Saturday, March 1, 2014

A Saturday Surprise


                                          The PFA

   Once again, It seems I am the last to know…. Last Saturday morning, precisely February 22, 2014, I trundled down to the local fly shop to schmooze a bit. I was as usual met at the door by one of the men of the shop who with every courtesy under the sun, got a chair and sat me down in the front row of some festivities that I knew nothing about, but were to astonish me. And, because of my broken-down hearing, I could understand not a word of what the young man was saying as he sat there, portentously, in front of a banner that repeated over and over  “PFA” and some silly slogan about a fly. The event, surrounded by a perfect swarm of young people intent on what this guy in some sort of fly fishing uniform was proclaiming to the ever-present video camera, went right over my head.
    I don’t think I ever have felt so “out” of anything and so, in a moment of official pause, I escaped to the front of the store. Here I caught my host at the shop and asked just what the hell was going on!
    He told me that this was the “signing” for the first season Tour of the new PRO FLY ANGLING, an organization to do for trout what
Bassmasters has done for warm water fishing and what the PGA has done for golf: instituting national tours of professionals competing for prize money.
   All these young people, having been “accepted” for the first tour later this year, were here, in this fly shop, to sign on.
   Immediately the question arises: Is competition like this good for fly fishing? Since last Saturday, I have learned that many object to the idea—and often vehemently.
   Opponents generally agree that competition has nothing to do with our sport, which is bucolic and solitary in nature.
   So, what am I to think? My first rush is to resist the idea as alien to everything I have known in seventy-five years of throwing flies. Now after those many decades, my fishing days are over. I can’t safely do it any longer.  Hamlet had it exactly right when he taunted Polonius with his “most weak hams” My hams will no longer do the job, and so I must just stay home and blog like this about it.
   In my initial moment of proud disdain of this PFA idea, I forgot what has always been my responsibility: to encourage the young. Never to disparage them out of hand. Let someone else do that, if they must.
   Anyhow, why should not fly fishing be competitive? Everything else is. Think of the great and distinguished fishing competitions in Ireland, of the match fishing in England. Think of the fly casting competitions that have been with us since the coming of the knotless line and guides on the rod. We compete in every thing we do.

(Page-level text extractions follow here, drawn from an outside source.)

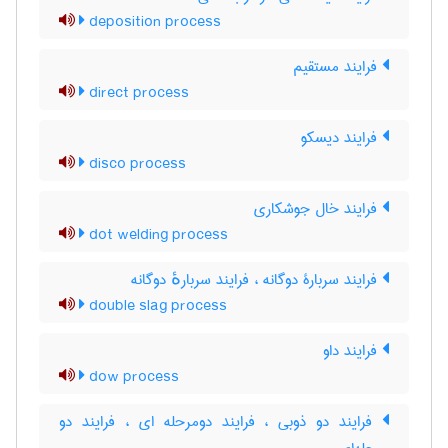
deposition process
فرایند مستقیم
direct process
فرایند دیسکو
disco process
فرایند خال جوشکاری
dot welding process
فرایند سربارۀ دوگانه ، فرایند سربارهٔ دوگانه
double slag process
فرایند داو
dow process
فرایند دو ذوبی ، فرایند دومرحله ای ، فرایند دو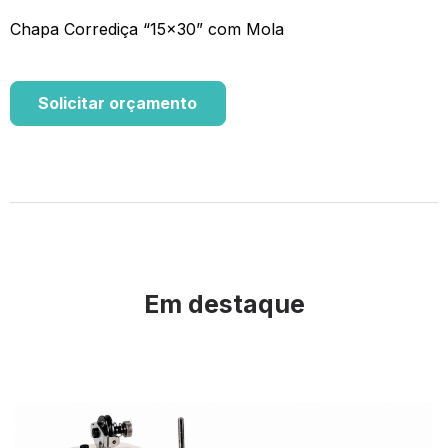
Chapa Corrediça “15×30” com Mola
Solicitar orçamento
Em destaque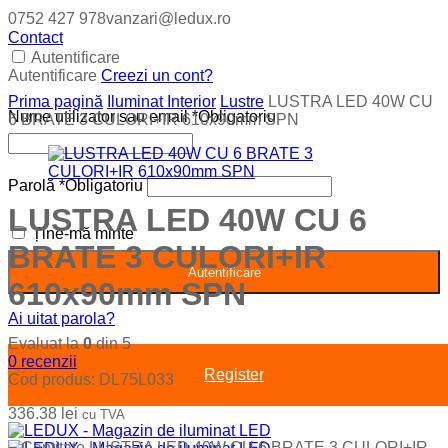
0752 427 978
vanzari@ledux.ro
Contact
Autentificare
Autentificare
Creezi un cont?
Prima pagină
Iluminat Interior
Lustre
LUSTRA LED 40W CU
Nume utilizator sau email
*
Obligatoriu
6 BRATE 3 CULORI+IR 610x90mm SPN
Parolă
*
Obligatoriu
LUSTRA LED 40W CU 6
Ține-mă minte
BRATE 3 CULORI+IR
Autentificare
610x90mm SPN
Ai uitat parola?
Evaluat la
0
din 5
0
recenzii
Register
Cod produs:
DL75L033
336.38
lei
cu TVA
−
Cantitate LUSTRA LED 40W CU 6 BRATE 3 CULORI+IR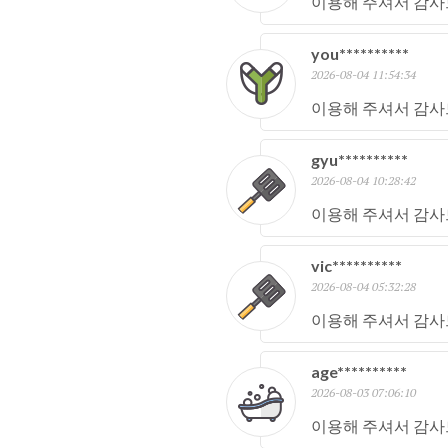
이용해 주셔서 감사
you**********
2026-08-04 11:54:34
이용해 주셔서 감사
gyu**********
2026-08-04 10:28:42
이용해 주셔서 감사
vic**********
2026-08-04 05:32:28
이용해 주셔서 감사
age**********
2026-08-03 07:06:10
이용해 주셔서 감사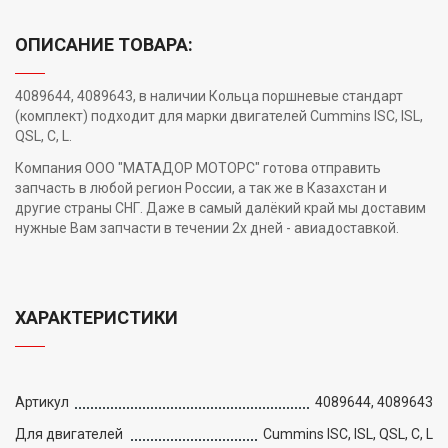
ОПИСАНИЕ ТОВАРА:
4089644, 4089643, в наличии Кольца поршневые стандарт
(комплект) подходит для марки двигателей Cummins ISC, ISL,
QSL, C, L.
Компания ООО "МАТАДОР МОТОРС" готова отправить
запчасть в любой регион России, а так же в Казахстан и
другие страны СНГ. Даже в самый далёкий край мы доставим
нужные Вам запчасти в течении 2х дней - авиадоставкой.
ХАРАКТЕРИСТИКИ
Артикул
4089644, 4089643
Для двигателей
Cummins ISC, ISL, QSL, C, L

   Everything we do for pleasure—for sport—someone ends up wanting to cash in on, even make a living off it.
   And there is always the dream, or fantasy, of “celebrity”. If it is a madness of contemporary life, how shall we blame a talented young fly fisher for wanting a bit of the glamor?  I know; I was there, dreaming that dream of being a famous fishing writer and directing a flawless production of a classic drama. I was ready to compete. And all these years later, I can still feel the drive to blog the blogest and to be noted.
   So, why not have the PFA!
   Which is not to say that something like this can’t go wrong. Like the aspiring writer who begins to sound like a Kreh rather than a Gierach, the dangers are there to be avoided.

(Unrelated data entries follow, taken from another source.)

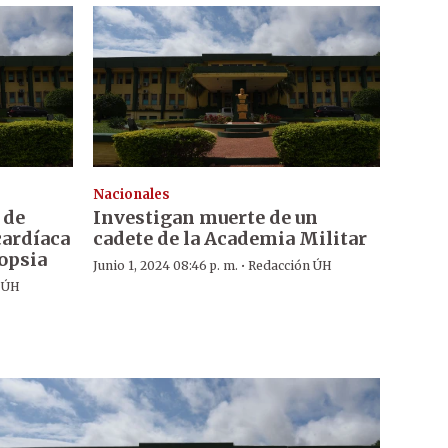
Nacionales
 de
Investigan muerte de un
cardíaca
cadete de la Academia Militar
topsia
·
Junio 1, 2024 08:46 p. m.
Redacción ÚH
 ÚH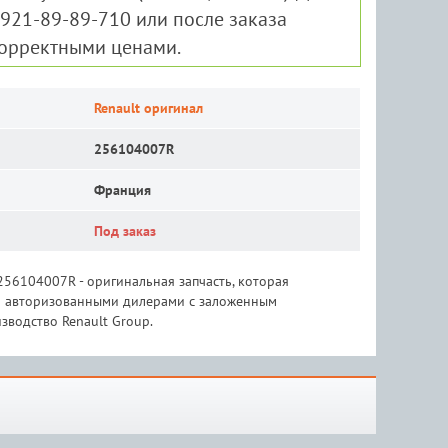
-921-89-89-710 или после заказа
корректными ценами.
Renault оригинал
256104007R
Франция
Под заказ
256104007R - оригинальная запчасть, которая
 и авторизованными дилерами с заложенным
зводство Renault Group.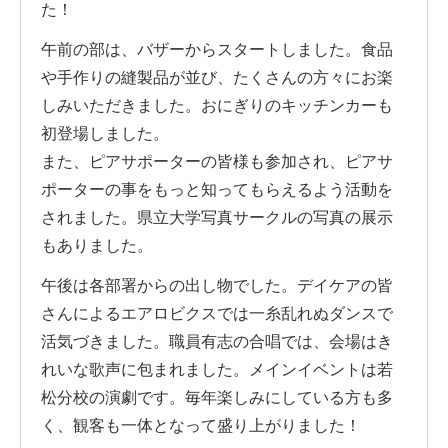
た！
午前の部は、バザーからスタートしました。食品
や手作りの縫製品が並び、たくさんの方々にお楽
しみいただきました。おにぎりのキッチンカーも
初登場しました。
また、ピアサポーターの皆様も参加され、ピアサ
ポーターの事をもっと知ってもらえるよう活動を
されました。県立大学写真サークルの写真の展示
もありました。
午後は各部署からの出し物でした。デイケアの皆
さんによるエアロビクスでは一糸乱れぬダンスで
活気づきました。職員有志の合唱では、会場はき
れいな歌声に包まれました。メインイベントは若
松分校の演劇です。毎年楽しみにしている方も多
く、観客も一体となって盛り上がりました！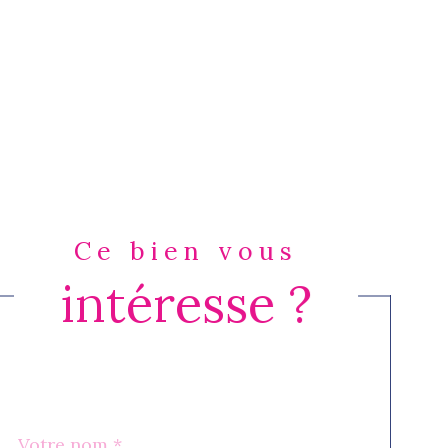
Ce bien vous
intéresse ?
Nom
Fieldset
*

   For instance, I understand that manufacturers propose specialized tackle for these competitive tours.  I have not mentioned that each competing pro is accompanied by his “caddy” who carries and services all the angler’s gear, keeping him fishing constantly. I’m loath to see a caddy with all manner of bizarre equipment that might insult a trout.

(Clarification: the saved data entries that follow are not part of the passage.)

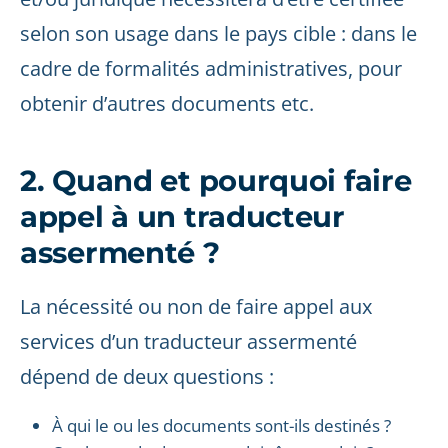
selon son usage dans le pays cible : dans le
cadre de formalités administratives, pour
obtenir d’autres documents etc.
2. Quand et pourquoi faire
appel à un traducteur
assermenté ?
La nécessité ou non de faire appel aux
services d’un traducteur assermenté
dépend de deux questions :
À qui le ou les documents sont-ils destinés ?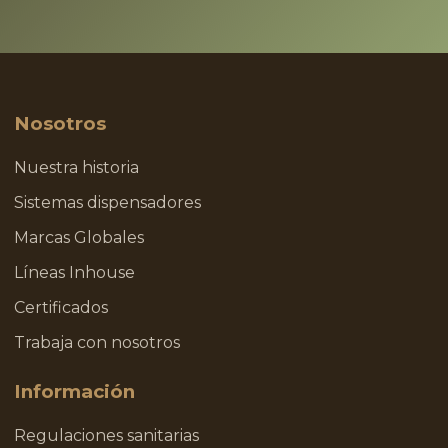
Nosotros
Nuestra historia
Sistemas dispensadores
Marcas Globales
Líneas Inhouse
Certificados
Trabaja con nosotros
Información
Regulaciones sanitarias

   And then there’s the critical issue of use of the water. What’s to be done about the regular fisherman on open public water who happens to be in the way of a Pro as he ploughs up the creek, his caddy in his wake?
   I have found that young anglers are apt to forget how and by whom their fishing has been fostered and preserved. They tend to be narrow in the range of their social thinking. I have found that they understand private property well enough, but public property? Hardly. The PFA should strive to be good for public values. I hope they will.
    And I hope against hope that these competitors will try to talk the talk of their sport decently and turn away from the vulgarisms and fast talk that we hear replacing the great tradition of English in angling discourse. Let them be decorous.
    I hope to that they will dress seemly for the videographers who will never be far behind.
      I would remind them that they turn fly fishing into a spectator sport at their peril.
   And dare I hope that they will not forget, and will want to hear from the likes of me, how once we fished….
   Most of all, I hope that when, in their competitive zeal, they encounter my ghost on the water, they will not try to push me off it.